Enfin, citons un extrait de certains articles qui trouvent un écho particulier chez Pradel Conseil :


Art 3 du principe 5 : Le code des algorithmes, publics ou privés, doit toujours être accessible aux autorités publiques compétentes et aux parties prenantes concernées à des fins de vérification et de contrôle.


Art 4 du principe 5 : La découverte d’erreurs de fonctionnement des systèmes d’intelligence artificielle, d’effets imprévus ou indésirables, de failles de sécurité ou de fuites de données doit impérativement être signalée aux autorités publiques compétentes, aux parties prenantes concernées et aux personnes affectées par la situation.

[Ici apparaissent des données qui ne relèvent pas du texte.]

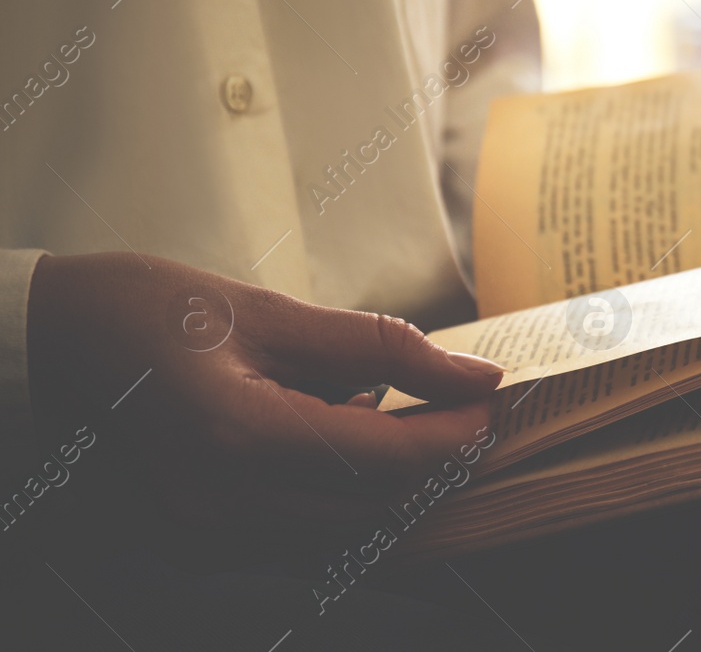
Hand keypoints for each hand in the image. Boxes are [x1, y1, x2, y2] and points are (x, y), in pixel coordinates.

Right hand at [26, 251, 502, 553]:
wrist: (59, 341)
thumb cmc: (156, 310)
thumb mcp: (274, 311)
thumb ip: (382, 347)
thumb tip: (473, 373)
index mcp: (239, 438)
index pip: (385, 460)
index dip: (454, 434)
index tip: (496, 400)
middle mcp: (224, 504)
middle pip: (377, 507)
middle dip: (438, 462)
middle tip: (473, 407)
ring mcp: (211, 530)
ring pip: (350, 528)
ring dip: (399, 480)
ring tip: (417, 411)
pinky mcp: (208, 535)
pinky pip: (310, 527)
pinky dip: (352, 488)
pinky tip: (355, 429)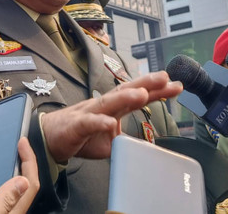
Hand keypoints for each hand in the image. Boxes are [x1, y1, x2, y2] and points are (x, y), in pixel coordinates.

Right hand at [41, 71, 181, 161]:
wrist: (50, 137)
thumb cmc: (80, 135)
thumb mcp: (109, 141)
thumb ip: (126, 141)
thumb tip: (143, 149)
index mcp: (114, 108)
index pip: (138, 96)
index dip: (157, 91)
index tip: (177, 86)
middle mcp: (103, 105)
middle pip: (126, 91)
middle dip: (146, 83)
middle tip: (165, 77)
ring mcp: (89, 113)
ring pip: (109, 103)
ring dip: (126, 97)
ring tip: (143, 94)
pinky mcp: (77, 125)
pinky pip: (89, 123)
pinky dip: (100, 122)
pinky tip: (110, 123)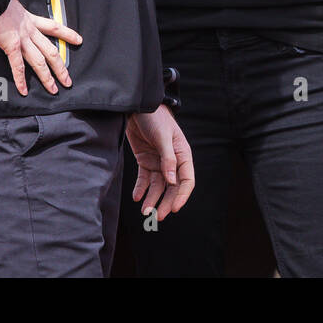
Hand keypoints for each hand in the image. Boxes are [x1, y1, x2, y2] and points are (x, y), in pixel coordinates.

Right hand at [0, 0, 80, 96]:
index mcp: (29, 19)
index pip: (53, 26)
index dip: (67, 34)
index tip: (79, 40)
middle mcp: (29, 30)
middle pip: (51, 51)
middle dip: (60, 67)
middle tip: (68, 81)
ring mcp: (22, 38)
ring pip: (40, 61)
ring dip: (48, 77)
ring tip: (54, 90)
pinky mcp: (11, 44)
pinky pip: (17, 65)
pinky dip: (20, 79)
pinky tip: (24, 91)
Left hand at [126, 105, 194, 220]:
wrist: (137, 106)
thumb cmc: (155, 117)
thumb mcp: (162, 137)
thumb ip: (168, 159)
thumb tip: (172, 181)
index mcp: (182, 154)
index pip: (186, 180)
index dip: (181, 195)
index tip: (174, 208)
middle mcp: (172, 161)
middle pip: (172, 187)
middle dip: (166, 202)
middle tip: (158, 217)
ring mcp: (158, 161)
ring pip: (158, 186)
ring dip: (152, 199)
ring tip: (145, 210)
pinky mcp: (145, 160)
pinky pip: (144, 179)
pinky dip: (141, 189)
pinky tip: (136, 197)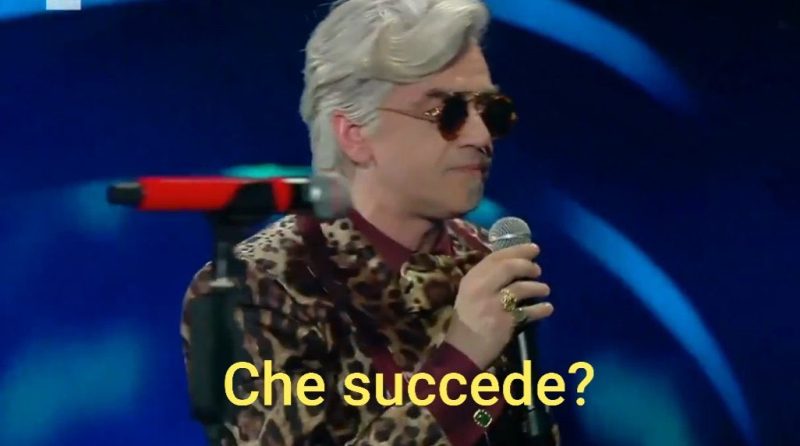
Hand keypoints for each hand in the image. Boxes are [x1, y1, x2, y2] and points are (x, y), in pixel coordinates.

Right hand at [444, 243, 552, 368]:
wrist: (462, 350)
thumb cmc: (467, 320)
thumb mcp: (469, 294)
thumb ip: (486, 279)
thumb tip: (514, 263)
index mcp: (471, 279)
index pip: (495, 257)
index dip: (517, 250)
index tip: (534, 248)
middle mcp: (480, 289)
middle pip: (509, 267)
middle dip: (528, 265)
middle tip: (538, 270)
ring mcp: (492, 305)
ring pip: (521, 288)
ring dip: (538, 287)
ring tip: (545, 289)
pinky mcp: (504, 322)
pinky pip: (528, 312)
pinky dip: (541, 309)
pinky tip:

Art 7 du principe 5 : On doit pouvoir s’assurer en tout temps que les SIA font ce pour quoi ils ont été programmés et ce pour quoi ils sont utilisés.


Art 3 du principe 8 : Avant d’être mis sur le marché, qu’ils soient payants ou gratuits, les systèmes d’intelligence artificielle doivent satisfaire des critères rigoureux de fiabilité, de sécurité et d’intégrité et faire l’objet de tests qui ne mettent pas en danger la vie des personnes, ne nuisent pas à leur qualité de vie et ne portent pas atteinte à leur réputation ou leur intégrité psychologique. Ces tests doivent être ouverts aux autorités publiques compétentes et aux parties prenantes concernées.


Dans un prochain billet, nous reviendrons plus en profondeur sur les critères à vérifier et nous aborderons les pistes de solutions pour s’assurer d’une IA digne de confiance.


Mais pour le mot de la fin, ajoutons que sans aucun doute l’IA va remplacer des emplois par une plus grande automatisation. Les impacts sociaux sont importants dans une économie où croît la densité robotique, alors que l’impôt sur le travail reste la principale source de recettes fiscales. Il faut donc anticiper son impact sur les emplois et prévoir la mise en place de fonds de formation et de transition pour les victimes collatérales qui ne sauront pas trouver immédiatement leur place dans la transformation digitale de leur activité, mais c’est aussi une opportunité formidable pour responsabiliser l’homme et le faire briller dans les tâches qui le rendent profondément humain et créatif, sensible et doué d’émotions et pour inventer les rôles de demain, des rôles où il pourra encore mieux s’épanouir.